Głos Premiera Kaczyńskiego tym bardziej zaskakuje, że Komisja Europejska wszczęła już procedury, konsekwencjom których będą dotkliwe kary finansowe dla Polski i być może wstrzymanie części funduszy na rozwój. Komisja Europejska zwróciła uwagę polskiemu rządowi by uzupełnił do 10 lipca sieć Natura 2000 dotyczący naszego kraju. Rząd polski jednak tego nie uczynił, odpowiedział do Brukseli proponując ponowny przegląd chronionych obszarów. Docelowo rząd chce ograniczyć zasięg Natury 2000 dla Polski do zaledwie 9 proc. Jak podaje „Gazeta Wyborcza” za niechęcią premiera Kaczyńskiego do programu ochrony przyrody Natura 2000 stoi prawdopodobnie sam minister środowiska Jan Szyszko.
Premier uważa Natura 2000 przeszkadza inwestycjom, z jej powodu nie można już nic zbudować i zapowiedział doprowadzenie Natury 2000 do wymiaru racjonalnego.
Te złowieszcze słowa zapowiadają twardy kurs rządu za inwestycjami, które mogą wchodzić w konflikt z terenami Natura 2000, i nie liczenie się z przepisami unijnymi. W tym momencie w Polsce jest kilkanaście miejsc, które pomimo formalnej ochrony dyrektywami Unii Europejskiej są zagrożone zniszczeniem – dolina Rospudy jest tylko jednym z wielu takich przykładów.
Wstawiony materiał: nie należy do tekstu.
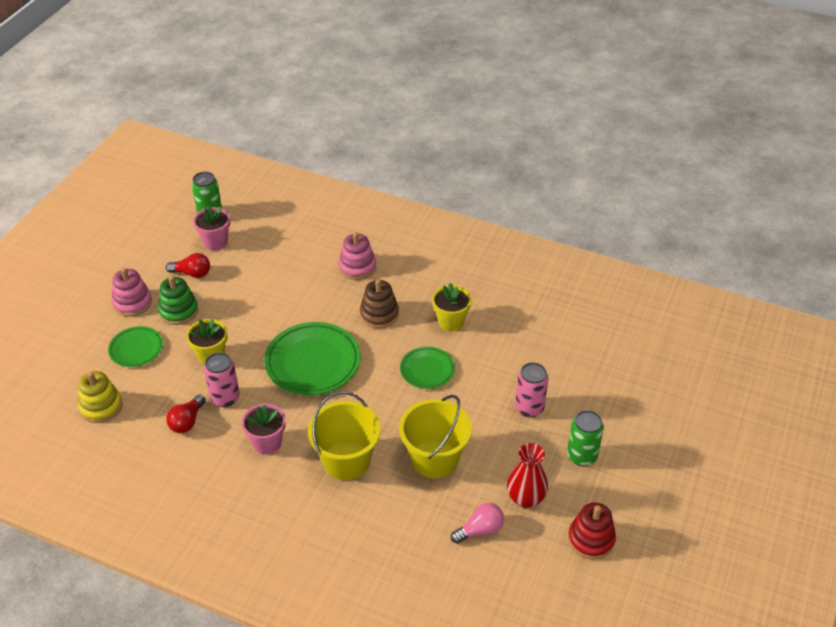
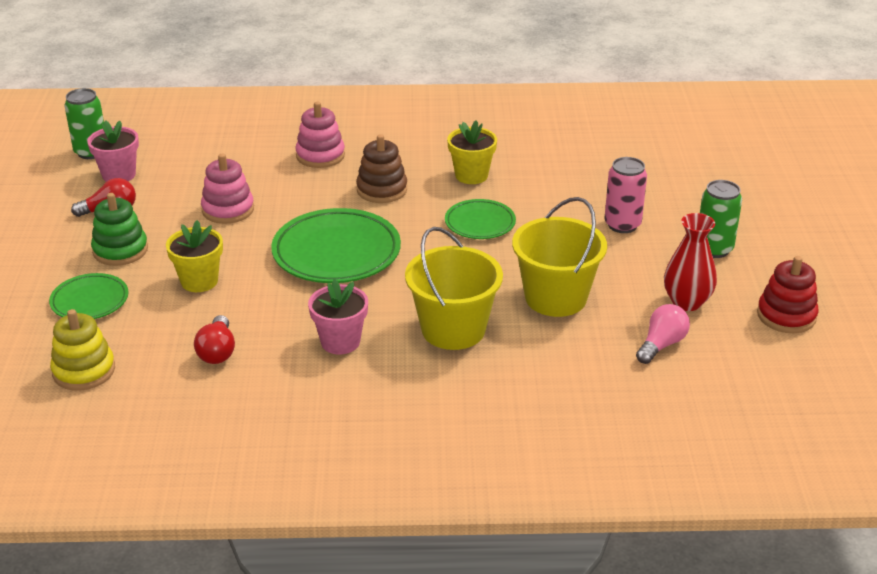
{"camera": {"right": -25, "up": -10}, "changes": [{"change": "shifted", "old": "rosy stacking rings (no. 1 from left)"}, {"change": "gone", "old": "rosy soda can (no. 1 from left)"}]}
Przy całym zawirowaniu wokół systemu Natura 2000 warto jednak pamiętać, że Unia nie chce przyznawać pieniędzy na inwestycje na terenach, które powinny wejść do sieci Natura 2000, a nie weszły. Dlatego być może wciąż jesteśmy w ogonie Europy, nie tylko ze względu na ochronę swoich zasobów przyrodniczych, ale także inwestycje rozwijające kraj.